Mottling as an indicator of microcirculatory insufficiency has to be proved more convincingly by good-quality clinical studies. Videomicroscopy referred as Cytocam—Incident Dark Field (IDF) is considered to be the best technique at present for assessing the microcirculation at the bedside. It is computer-controlled high-resolution high-pixel density digital camera with an advanced computer-assisted software that allows automatic image analysis and almost immediate assessment of the microcirculation.11 But evidence to support its clinical utility is yet to be found. Thus, assessing the utility of mottling to evaluate the adequacy of the microcirculation against a proven technology or methodology is a difficult task.

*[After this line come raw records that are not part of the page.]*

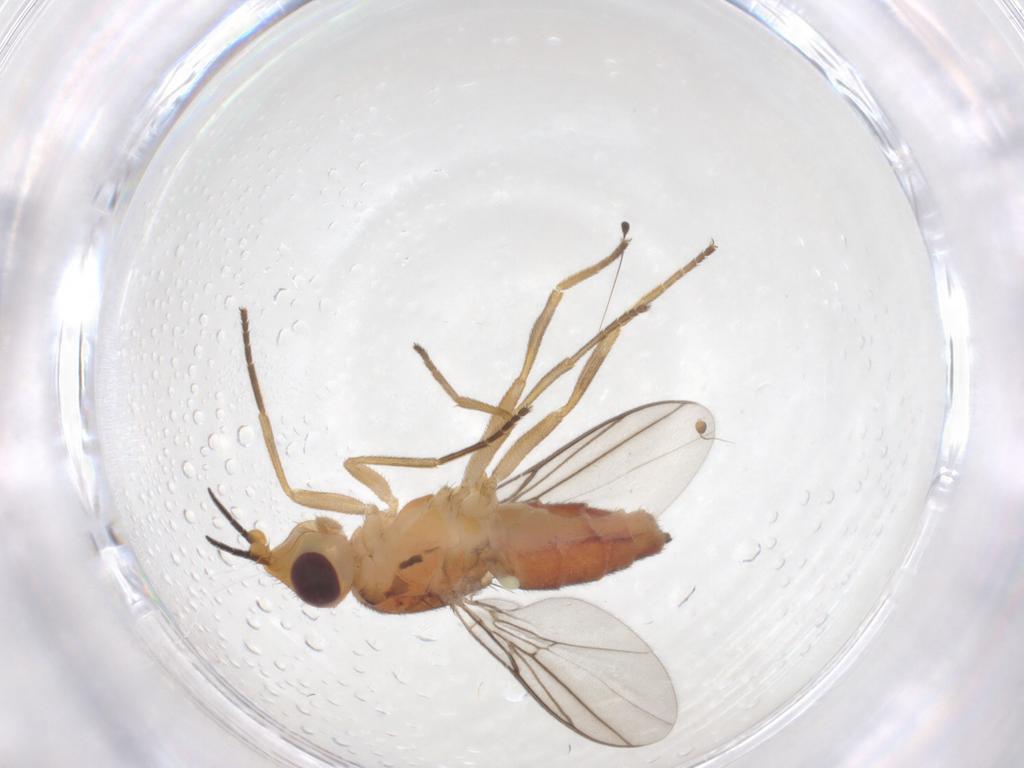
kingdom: Animalia
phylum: Arthropoda
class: Insecta
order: Diptera
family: Chloropidae
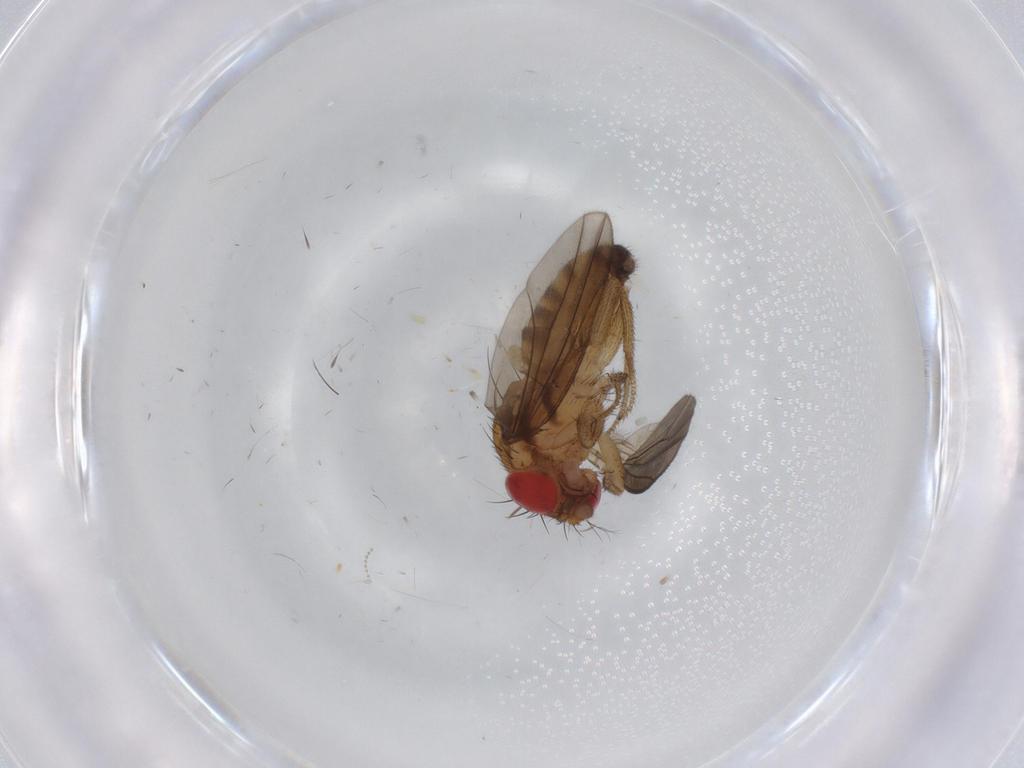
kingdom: Animalia
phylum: Arthropoda
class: Insecta
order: Diptera
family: Drosophilidae
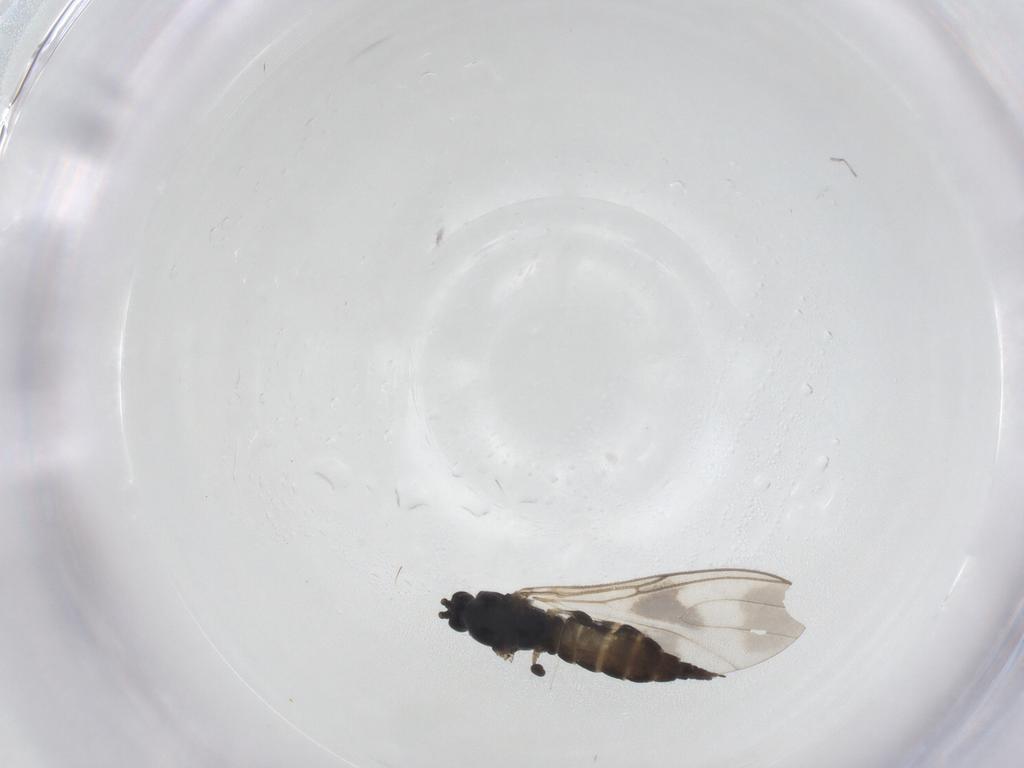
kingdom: Animalia
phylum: Arthropoda
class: Insecta
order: Diptera
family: Sciaridae
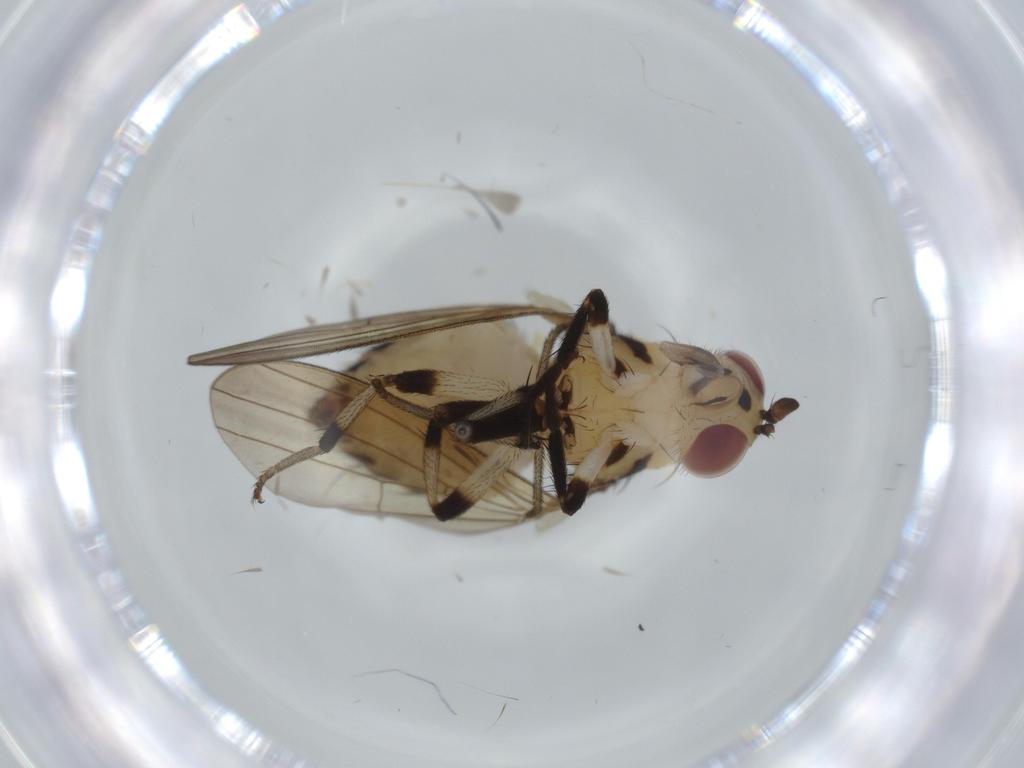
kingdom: Animalia
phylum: Arthropoda
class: Insecta
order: Diptera
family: Lauxaniidae
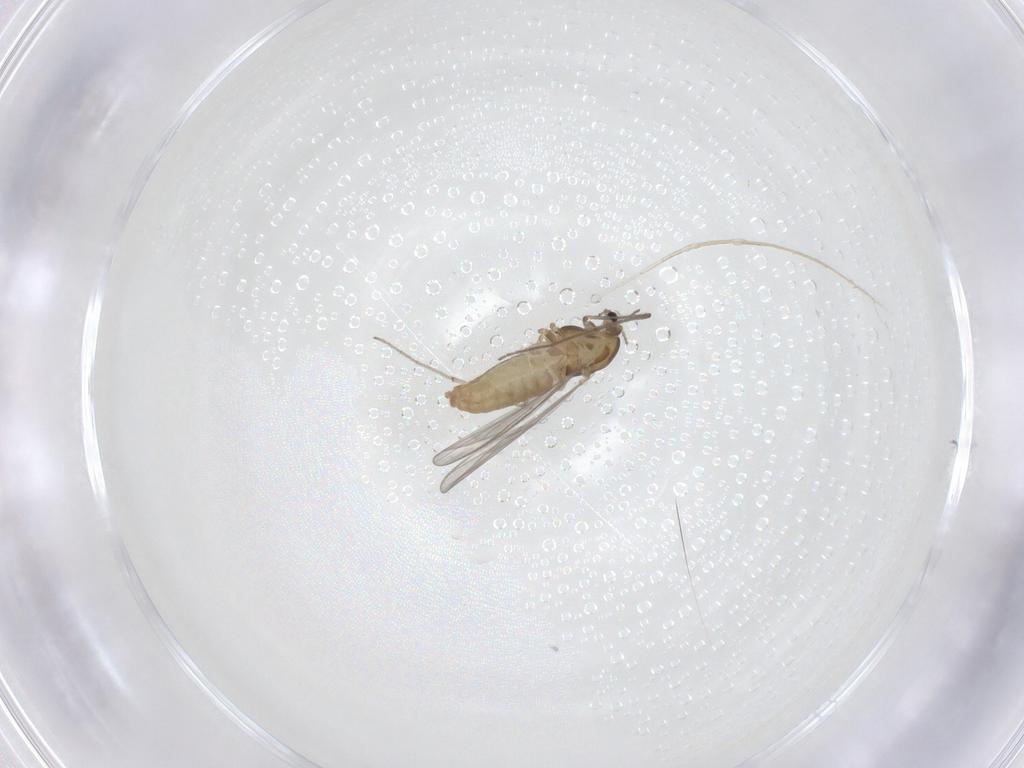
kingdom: Animalia
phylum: Arthropoda
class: Insecta
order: Diptera
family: Chironomidae
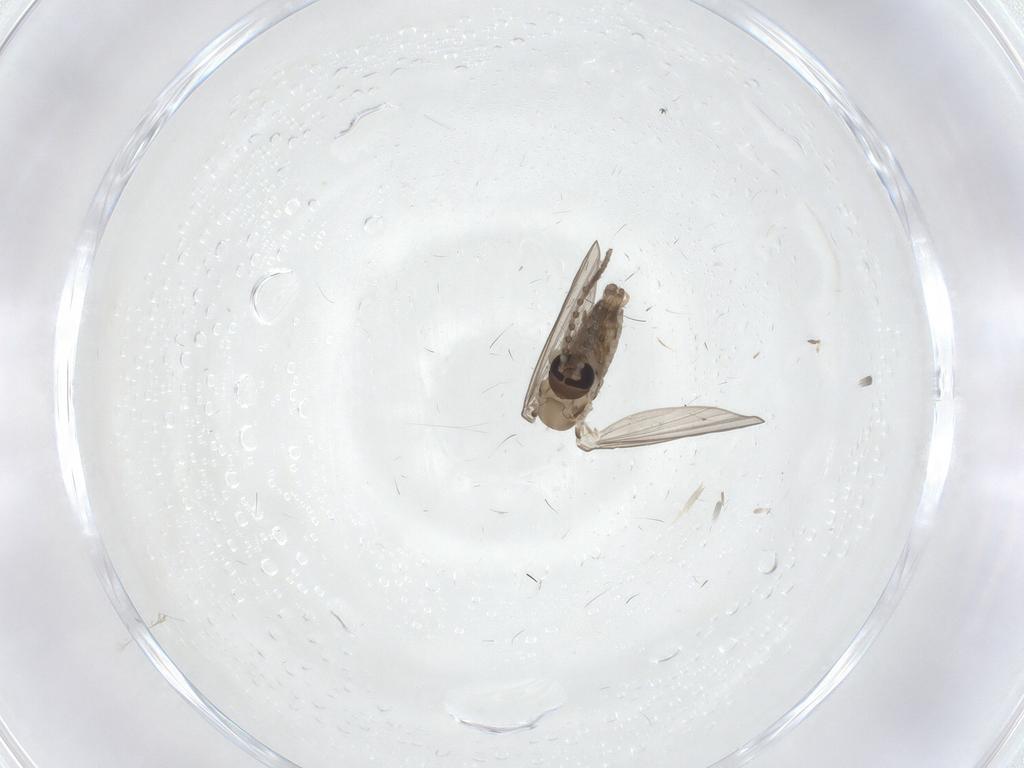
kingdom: Animalia
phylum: Arthropoda
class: Insecta
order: Diptera
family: Psychodidae
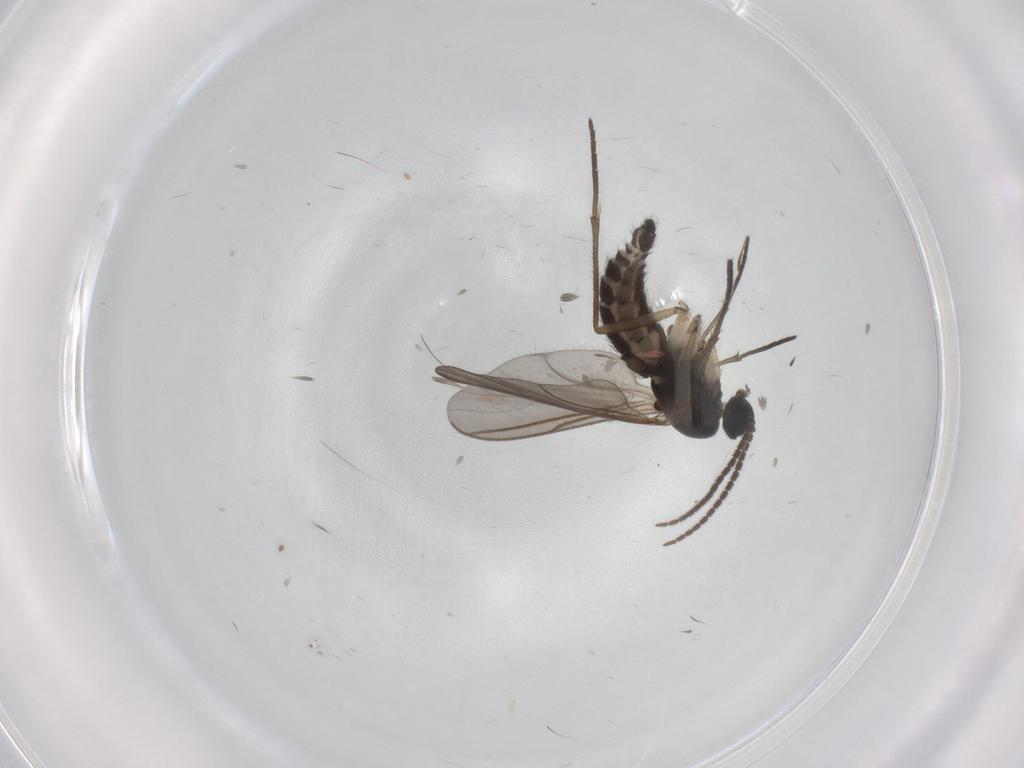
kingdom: Animalia
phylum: Arthropoda
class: Insecta
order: Diptera
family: Sciaridae
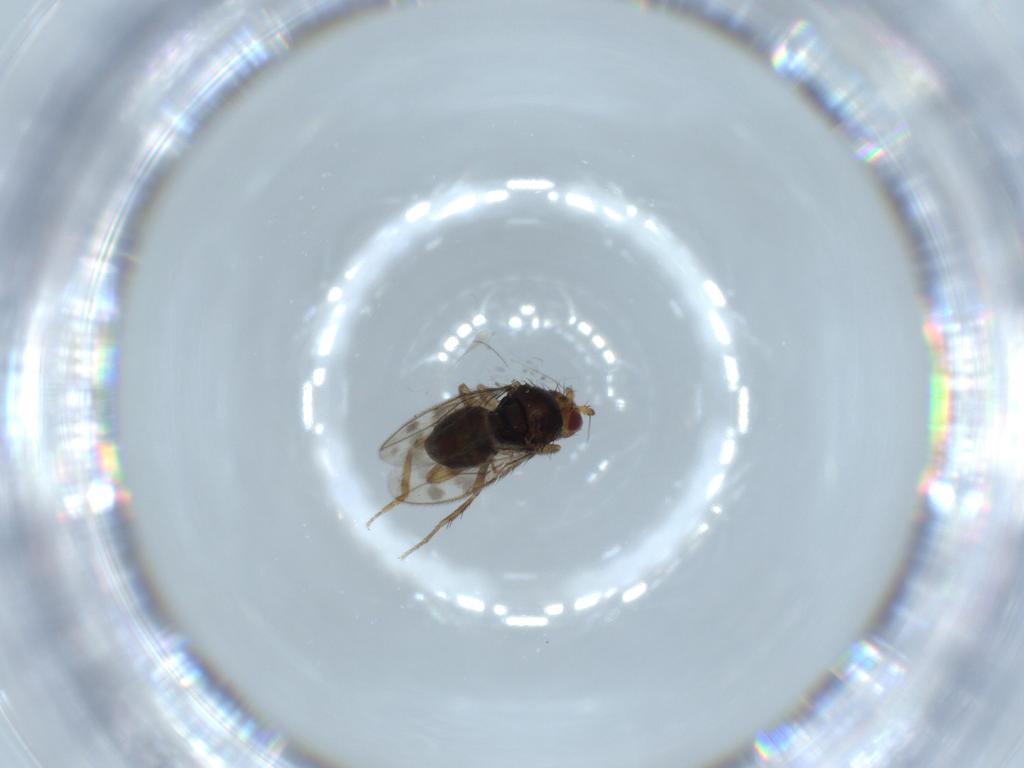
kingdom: Animalia
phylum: Arthropoda
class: Insecta
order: Diptera
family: Sphaeroceridae
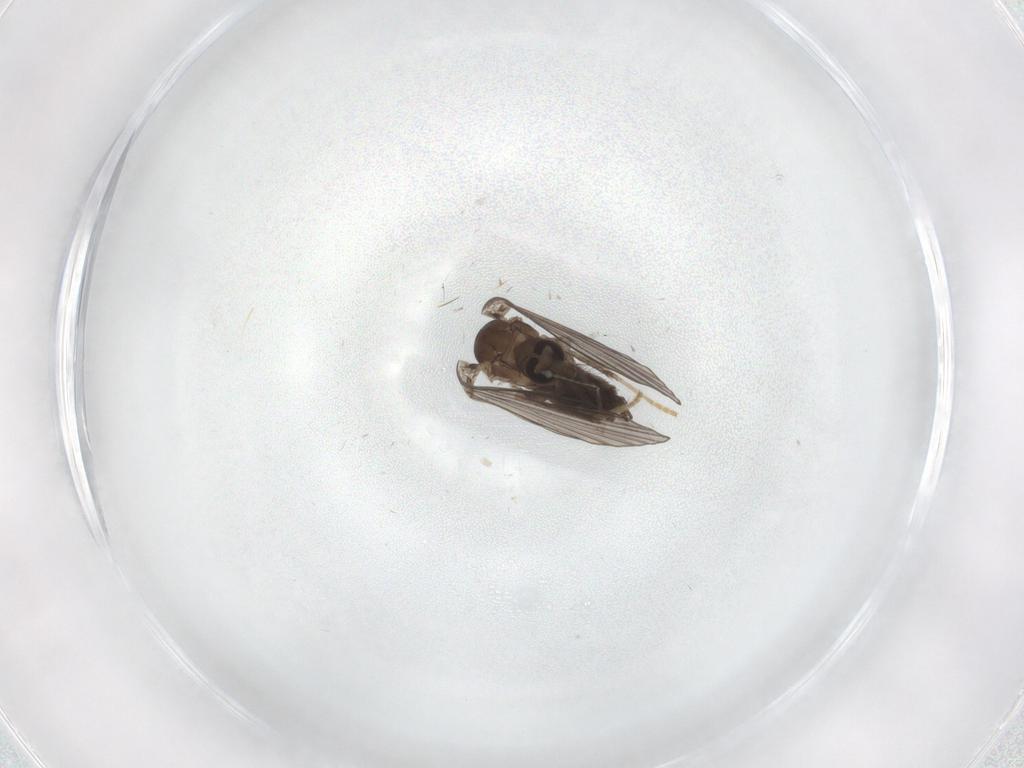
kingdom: Animalia
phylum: Arthropoda
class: Insecta
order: Diptera
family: Psychodidae
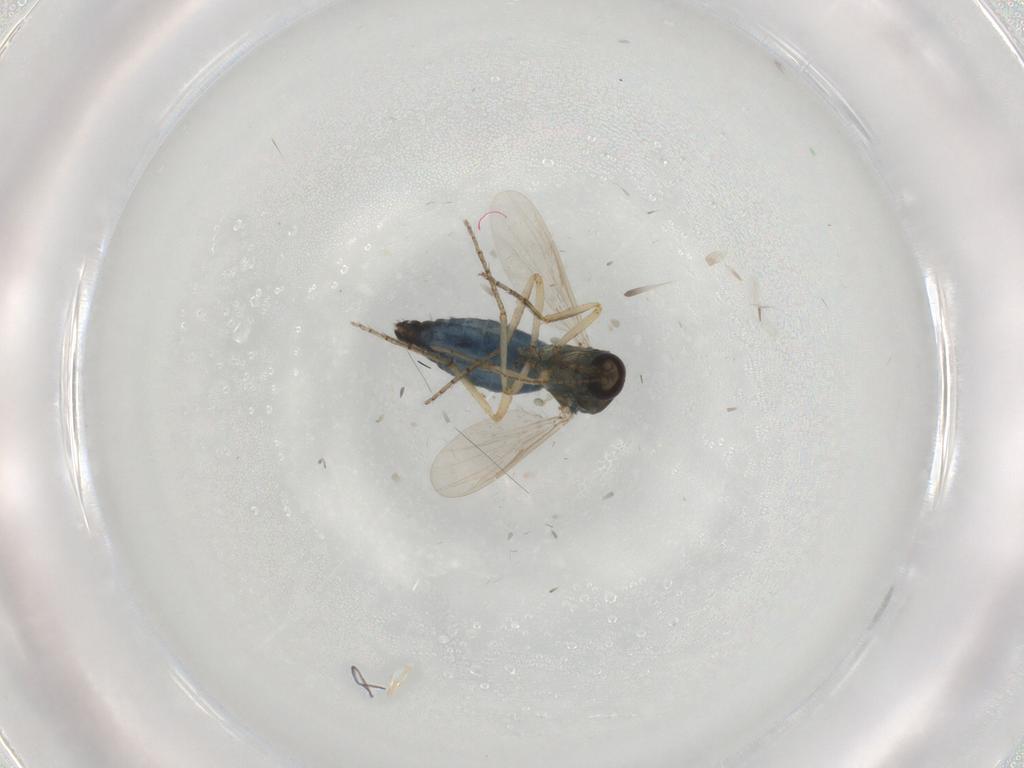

Although Ferraris et al. did not find mortality difference between patient with mottling and patients without it.8 A large study of 259 septic patients observed that high mottling score is strongly associated with increased 14 days mortality.4 In an observational study, mottling incidence was 29% in a non-selected cohort of 791 patients admitted to ICU and increased to 49% in patients with sepsis. Simplified acute physiologic score II” (SAPS II) was greater in mottled patients compared to those free of mottling.12

Mottling and mottling score are easily accessible bedside parameters. This study conveys an important message of interesting clinical utility—that mottling is associated with high arterial lactate and possibility that mottling is also a sign of sepsis. High levels of lactate have been associated with poorer outcomes in sepsis, but the evidence to suggest that targeting lactate levels to resuscitate patients of sepsis would improve outcome is still debated. The ANDROMEDA-SHOCK trial showed that using capillary refill time (CRT) to target resuscitation in sepsis may improve outcome.7 Thus, bringing us back to the value of bedside clinical assessment, even in this age of high technology. In that context, would mottling scores and resuscitation targeting mottling be another bedside assessment tool to help resuscitation and outcomes in sepsis? This surely needs further evaluation and only time and further research will tell if we need to focus more on the basics of clinical assessment, rather than be seduced by technology.